A exportação de novos produtos brasileiros ao mercado iraquiano, com valor abaixo de US$ 1 mil, cresceu no ano passado 58% com relação a 2005, passando de 19 para 30 itens. Segundo informou à Agência Estado o presidente da Câmara de Comércio e Indústria Brasil Iraque, Jalal Chaya, essas remessas, tecnicamente chamadas de prospecção, permitem ao exportador "conhecer melhor o gosto do iraquiano e mostrar a qualidade e a variedade dos produtos brasileiros".Chaya projeta que neste ano será possível dobrar as exportações brasileiras ao Iraque, que cresceram em valores e em quantidade de itens exportados em 2006. De acordo com dados do Ministério do Desenvolvimento, Indústria e Comércio Exterior, as empresas brasileiras faturaram US$ 152,9 milhões e enviaram 100 linhas de produtos, contra, respectivamente, US$ 49,9 milhões e 46 itens no ano anterior.Para Chaya, o Brasil pode reativar suas vendas ao País árabe a números próximos àqueles antes do embargo econômico, imposto pelos Estados Unidos, quando chegou a atingir US$ 630 milhões.

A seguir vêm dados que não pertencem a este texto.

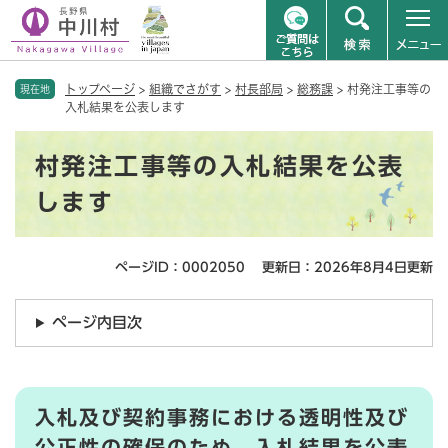
ペ
メニューを飛ばして本文へ
トップページ
>
組織でさがす
>
村長部局
>
総務課
>
村発注工事等の
ー
現在地
入札結果を公表します
ジ
の
本
先
村発注工事等の入札結果を公表
文
頭
で
します
す
。
ページID：0002050
更新日：2026年8月4日更新
ページ内目次
入札及び契約事務における透明性及び
公正性の確保
のため、入札結果を公表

Ele ressalta ainda que já estão previstas, pelo menos, duas missões oficiais de empresários iraquianos ao Brasil em 2007, quando produtos hospitalares, embalagens, eletrodomésticos, aquecedores e placas de energia podem passar integrar a pauta das exportações brasileiras.Em 2006, as empresas brasileiras enviaram ao mercado iraquiano 30 linhas de produtos para testar o gosto do consumidor local. Dentre os itens que em 2006 aumentaram suas vendas após o envio de amostras um ano antes, estão utensílios de cozinha como colheres, garfos e escumadeiras de aço inox.Outro exemplo são as ferramentas de metal comum e para uso doméstico que estrearam na pauta de exportações em 2005 com valor de US$ 288,00, saltando para US$ 2.896,00 no ano passado. Para o presidente da Câmara, esses são sinais claros da aceitação de produtos do País no mercado iraquiano."Estamos mostrando que não temos apenas açúcar e carnes, mas também outros segmentos de produtos que podem passar a integrar o mercado iraquiano", afirma.